Retype every line of all the items below, keeping each word, letter, and punctuation mark unchanged.

[Start RECORDS FOR THE TASK]

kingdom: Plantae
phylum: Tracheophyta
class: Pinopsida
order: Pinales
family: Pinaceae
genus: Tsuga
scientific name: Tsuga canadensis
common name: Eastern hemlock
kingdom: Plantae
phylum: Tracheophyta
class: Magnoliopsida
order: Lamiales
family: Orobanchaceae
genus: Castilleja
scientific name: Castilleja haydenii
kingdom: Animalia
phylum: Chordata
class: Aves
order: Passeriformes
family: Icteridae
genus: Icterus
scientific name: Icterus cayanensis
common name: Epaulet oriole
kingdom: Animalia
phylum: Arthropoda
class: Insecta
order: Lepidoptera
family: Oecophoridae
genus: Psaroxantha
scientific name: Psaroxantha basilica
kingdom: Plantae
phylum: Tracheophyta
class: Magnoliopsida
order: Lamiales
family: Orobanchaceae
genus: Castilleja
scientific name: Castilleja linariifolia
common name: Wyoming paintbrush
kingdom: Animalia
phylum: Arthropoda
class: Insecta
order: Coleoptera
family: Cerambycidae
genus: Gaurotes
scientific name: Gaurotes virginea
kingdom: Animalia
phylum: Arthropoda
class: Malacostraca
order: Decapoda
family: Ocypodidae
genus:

[End RECORDS FOR THE TASK]

- [SOLUTION]:
kingdom: Plantae
phylum: Tracheophyta
class: Pinopsida
order: Pinales
family: Pinaceae
genus: Tsuga
scientific name: Tsuga canadensis
common name: Eastern hemlock
kingdom: Plantae
phylum: Tracheophyta
class: Magnoliopsida
order: Lamiales
family: Orobanchaceae
genus: Castilleja
scientific name: Castilleja haydenii
kingdom: Animalia
phylum: Chordata
class: Aves
order: Passeriformes
family: Icteridae
genus: Icterus
scientific name: Icterus cayanensis
common name: Epaulet oriole
kingdom: Animalia
phylum: Arthropoda
class: Insecta
order: Lepidoptera
family: Oecophoridae
genus: Psaroxantha
scientific name: Psaroxantha basilica
kingdom: Plantae
phylum: Tracheophyta
class: Magnoliopsida
order: Lamiales
family: Orobanchaceae
genus: Castilleja
scientific name: Castilleja linariifolia
common name: Wyoming paintbrush
kingdom: Animalia
phylum: Arthropoda
class: Insecta
order: Coleoptera
family: Cerambycidae
genus: Gaurotes
scientific name: Gaurotes virginea
kingdom: Animalia
phylum: Arthropoda
class: Malacostraca
order: Decapoda
family: Ocypodidae
genus:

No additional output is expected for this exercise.